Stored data
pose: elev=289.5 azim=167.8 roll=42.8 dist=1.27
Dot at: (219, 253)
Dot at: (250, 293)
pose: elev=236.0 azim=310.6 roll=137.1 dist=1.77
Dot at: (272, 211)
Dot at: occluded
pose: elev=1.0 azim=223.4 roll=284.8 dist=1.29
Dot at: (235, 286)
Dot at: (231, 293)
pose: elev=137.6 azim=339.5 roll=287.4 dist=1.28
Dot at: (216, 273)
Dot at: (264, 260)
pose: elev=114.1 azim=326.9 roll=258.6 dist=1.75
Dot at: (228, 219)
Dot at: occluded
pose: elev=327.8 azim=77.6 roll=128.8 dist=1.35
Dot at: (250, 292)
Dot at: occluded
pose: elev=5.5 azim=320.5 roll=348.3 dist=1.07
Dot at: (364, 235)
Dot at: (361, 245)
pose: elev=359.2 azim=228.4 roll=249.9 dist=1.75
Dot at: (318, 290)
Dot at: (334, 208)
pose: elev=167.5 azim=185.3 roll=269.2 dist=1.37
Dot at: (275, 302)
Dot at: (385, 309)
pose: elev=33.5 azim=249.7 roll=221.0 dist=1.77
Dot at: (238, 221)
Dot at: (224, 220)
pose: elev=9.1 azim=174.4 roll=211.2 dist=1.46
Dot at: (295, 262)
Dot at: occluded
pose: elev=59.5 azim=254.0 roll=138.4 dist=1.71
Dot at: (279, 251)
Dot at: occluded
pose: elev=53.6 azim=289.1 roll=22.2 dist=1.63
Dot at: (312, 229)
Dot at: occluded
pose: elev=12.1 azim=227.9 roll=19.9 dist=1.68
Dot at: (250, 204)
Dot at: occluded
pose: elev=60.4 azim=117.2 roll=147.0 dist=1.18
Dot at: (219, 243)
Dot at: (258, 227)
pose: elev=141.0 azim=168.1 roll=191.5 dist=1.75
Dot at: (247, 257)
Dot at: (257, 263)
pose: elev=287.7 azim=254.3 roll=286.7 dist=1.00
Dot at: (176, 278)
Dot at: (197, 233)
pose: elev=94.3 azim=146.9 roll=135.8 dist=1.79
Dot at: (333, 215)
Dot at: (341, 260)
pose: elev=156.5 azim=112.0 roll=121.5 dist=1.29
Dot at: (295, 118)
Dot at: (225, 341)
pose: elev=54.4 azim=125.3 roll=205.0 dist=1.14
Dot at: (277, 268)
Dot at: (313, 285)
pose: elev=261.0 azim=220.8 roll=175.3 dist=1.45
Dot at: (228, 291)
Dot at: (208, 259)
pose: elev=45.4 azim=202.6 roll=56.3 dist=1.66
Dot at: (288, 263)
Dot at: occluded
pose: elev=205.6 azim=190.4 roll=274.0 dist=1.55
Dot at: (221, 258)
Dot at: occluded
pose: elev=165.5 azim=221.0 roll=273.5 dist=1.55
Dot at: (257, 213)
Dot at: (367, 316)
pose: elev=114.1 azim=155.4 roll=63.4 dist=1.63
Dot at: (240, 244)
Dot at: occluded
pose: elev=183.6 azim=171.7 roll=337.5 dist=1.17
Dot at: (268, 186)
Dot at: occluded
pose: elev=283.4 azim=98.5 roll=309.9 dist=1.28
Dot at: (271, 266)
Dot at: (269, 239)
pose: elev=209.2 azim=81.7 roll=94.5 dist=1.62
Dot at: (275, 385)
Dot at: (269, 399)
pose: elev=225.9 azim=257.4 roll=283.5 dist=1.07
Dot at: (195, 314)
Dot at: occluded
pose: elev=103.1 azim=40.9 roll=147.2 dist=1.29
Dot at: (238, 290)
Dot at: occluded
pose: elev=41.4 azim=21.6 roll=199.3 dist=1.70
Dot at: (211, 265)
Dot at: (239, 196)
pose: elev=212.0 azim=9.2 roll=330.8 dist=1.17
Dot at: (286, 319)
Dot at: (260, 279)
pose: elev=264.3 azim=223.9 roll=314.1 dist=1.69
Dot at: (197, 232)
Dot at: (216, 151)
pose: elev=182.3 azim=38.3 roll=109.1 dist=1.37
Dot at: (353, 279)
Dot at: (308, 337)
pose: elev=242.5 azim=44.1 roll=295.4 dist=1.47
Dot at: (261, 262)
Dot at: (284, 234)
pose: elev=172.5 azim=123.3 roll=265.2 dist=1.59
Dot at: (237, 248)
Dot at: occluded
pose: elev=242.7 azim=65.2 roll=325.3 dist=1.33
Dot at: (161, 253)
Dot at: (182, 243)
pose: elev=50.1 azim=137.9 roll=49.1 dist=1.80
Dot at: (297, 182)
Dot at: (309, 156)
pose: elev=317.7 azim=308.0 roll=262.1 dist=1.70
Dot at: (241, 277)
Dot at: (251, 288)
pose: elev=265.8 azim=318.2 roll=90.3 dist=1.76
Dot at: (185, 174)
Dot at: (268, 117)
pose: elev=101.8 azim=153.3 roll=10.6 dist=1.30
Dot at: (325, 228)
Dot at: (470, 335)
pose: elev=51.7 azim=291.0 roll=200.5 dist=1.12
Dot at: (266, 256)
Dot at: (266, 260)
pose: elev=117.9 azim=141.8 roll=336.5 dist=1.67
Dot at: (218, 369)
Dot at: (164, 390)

→ **YOUR INSTRUCTIONS**: Could you lay out every line of the listing above as a Markdown table with a Row column for the row number and a Line column for the line itself, leaving out any blank lines?

→ **EXERCISE OUTPUT**:
| Row | Line |
|---|---|
| 1 | pose: elev=289.5 azim=167.8 roll=42.8 dist=1.27 |
| 2 | Dot at: (219, 253) |
| 3 | Dot at: (250, 293) |
| 4 | pose: elev=236.0 azim=310.6 roll=137.1 dist=1.77 |
| 5 | Dot at: (272, 211) |
| 6 | Dot at: occluded |
| 7 | pose: elev=1.0 azim=223.4 roll=284.8 dist=1.29 |
| 8 | Dot at: (235, 286) |
| 9 | Dot at: (231, 293) |
| 10 | pose: elev=137.6 azim=339.5 roll=287.4 dist=1.28 |
| 11 | Dot at: (216, 273) |
| 12 | Dot at: (264, 260) |
| 13 | pose: elev=114.1 azim=326.9 roll=258.6 dist=1.75 |
| 14 | Dot at: (228, 219) |
| 15 | Dot at: occluded |
| 16 | pose: elev=327.8 azim=77.6 roll=128.8 dist=1.35 |
| 17 | Dot at: (250, 292) |
| 18 | Dot at: occluded |
| 19 | pose: elev=5.5 azim=320.5 roll=348.3 dist=1.07 |
| 20 | Dot at: (364, 235) |
| 21 | Dot at: (361, 245) |
| 22 | pose: elev=359.2 azim=228.4 roll=249.9 dist=1.75 |
| 23 | Dot at: (318, 290) |
| 24 | Dot at: (334, 208) |
| 25 | pose: elev=167.5 azim=185.3 roll=269.2 dist=1.37 |
| 26 | Dot at: (275, 302) |
| 27 | Dot at: (385, 309) |
| 28 | pose: elev=33.5 azim=249.7 roll=221.0 dist=1.77 |
| 29 | Dot at: (238, 221) |
| 30 | Dot at: (224, 220) |
| 31 | pose: elev=9.1 azim=174.4 roll=211.2 dist=1.46 |
| 32 | Dot at: (295, 262) |
| 33 | Dot at: occluded |
| 34 | pose: elev=59.5 azim=254.0 roll=138.4 dist=1.71 |
| 35 | Dot at: (279, 251) |
| 36 | Dot at: occluded |
| 37 | pose: elev=53.6 azim=289.1 roll=22.2 dist=1.63 |
| 38 | Dot at: (312, 229) |
| 39 | Dot at: occluded |
| 40 | pose: elev=12.1 azim=227.9 roll=19.9 dist=1.68 |
| 41 | Dot at: (250, 204) |
| 42 | Dot at: occluded |
| 43 | pose: elev=60.4 azim=117.2 roll=147.0 dist=1.18 |
| 44 | Dot at: (219, 243) |
| 45 | Dot at: (258, 227) |
| 46 | pose: elev=141.0 azim=168.1 roll=191.5 dist=1.75 |
| 47 | Dot at: (247, 257) |
| 48 | Dot at: (257, 263) |
| 49 | pose: elev=287.7 azim=254.3 roll=286.7 dist=1.00 |
| 50 | Dot at: (176, 278) |
| 51 | Dot at: (197, 233) |
| 52 | pose: elev=94.3 azim=146.9 roll=135.8 dist=1.79 |
| 53 | Dot at: (333, 215) |
| 54 | Dot at: (341, 260) |
| 55 | pose: elev=156.5 azim=112.0 roll=121.5 dist=1.29 |
| 56 | Dot at: (295, 118) |
| 57 | Dot at: (225, 341) |
| 58 | pose: elev=54.4 azim=125.3 roll=205.0 dist=1.14 |
| 59 | Dot at: (277, 268) |
| 60 | Dot at: (313, 285) |
| 61 | pose: elev=261.0 azim=220.8 roll=175.3 dist=1.45 |
| 62 | Dot at: (228, 291) |
| 63 | Dot at: (208, 259) |
| 64 | pose: elev=45.4 azim=202.6 roll=56.3 dist=1.66 |
| 65 | Dot at: (288, 263) |
| 66 | Dot at: occluded |
| 67 | pose: elev=205.6 azim=190.4 roll=274.0 dist=1.55 |
| 68 | Dot at: (221, 258) |
| 69 | Dot at: occluded |
| 70 | pose: elev=165.5 azim=221.0 roll=273.5 dist=1.55 |
| 71 | Dot at: (257, 213) |
| 72 | Dot at: (367, 316) |
| 73 | pose: elev=114.1 azim=155.4 roll=63.4 dist=1.63 |
| 74 | Dot at: (240, 244) |
| 75 | Dot at: occluded |
| 76 | pose: elev=183.6 azim=171.7 roll=337.5 dist=1.17 |
| 77 | Dot at: (268, 186) |
| 78 | Dot at: occluded |
| 79 | pose: elev=283.4 azim=98.5 roll=309.9 dist=1.28 |
| 80 | Dot at: (271, 266) |
| 81 | Dot at: (269, 239) |
| 82 | pose: elev=209.2 azim=81.7 roll=94.5 dist=1.62 |
| 83 | Dot at: (275, 385) |
| 84 | Dot at: (269, 399) |
| 85 | pose: elev=225.9 azim=257.4 roll=283.5 dist=1.07 |
| 86 | Dot at: (195, 314) |
| 87 | Dot at: occluded |
| 88 | pose: elev=103.1 azim=40.9 roll=147.2 dist=1.29 |
| 89 | Dot at: (238, 290) |
| 90 | Dot at: occluded |
| 91 | pose: elev=41.4 azim=21.6 roll=199.3 dist=1.70 |
| 92 | Dot at: (211, 265) |
| 93 | Dot at: (239, 196) |
| 94 | pose: elev=212.0 azim=9.2 roll=330.8 dist=1.17 |
| 95 | Dot at: (286, 319) |
| 96 | Dot at: (260, 279) |
| 97 | pose: elev=264.3 azim=223.9 roll=314.1 dist=1.69 |
| 98 | Dot at: (197, 232) |
| 99 | Dot at: (216, 151) |
| 100 | pose: elev=182.3 azim=38.3 roll=109.1 dist=1.37 |
| 101 | Dot at: (353, 279) |
| 102 | Dot at: (308, 337) |
| 103 | pose: elev=242.5 azim=44.1 roll=295.4 dist=1.47 |
| 104 | Dot at: (261, 262) |
| 105 | Dot at: (284, 234) |
| 106 | pose: elev=172.5 azim=123.3 roll=265.2 dist=1.59 |
| 107 | Dot at: (237, 248) |
| 108 | Dot at: occluded |
| 109 | pose: elev=242.7 azim=65.2 roll=325.3 dist=1.33 |
| 110 | Dot at: (161, 253) |
| 111 | Dot at: (182, 243) |
| 112 | pose: elev=50.1 azim=137.9 roll=49.1 dist=1.80 |
| 113 | Dot at: (297, 182) |
| 114 | Dot at: (309, 156) |
| 115 | pose: elev=317.7 azim=308.0 roll=262.1 dist=1.70 |
| 116 | Dot at: (241, 277) |
| 117 | Dot at: (251, 288) |
| 118 | pose: elev=265.8 azim=318.2 roll=90.3 dist=1.76 |
| 119 | Dot at: (185, 174) |
| 120 | Dot at: (268, 117) |
| 121 | pose: elev=101.8 azim=153.3 roll=10.6 dist=1.30 |
| 122 | Dot at: (325, 228) |
| 123 | Dot at: (470, 335) |
| 124 | pose: elev=51.7 azim=291.0 roll=200.5 dist=1.12 |
| 125 | Dot at: (266, 256) |
| 126 | Dot at: (266, 260) |
| 127 | pose: elev=117.9 azim=141.8 roll=336.5 dist=1.67 |
| 128 | Dot at: (218, 369) |
| 129 | Dot at: (164, 390) |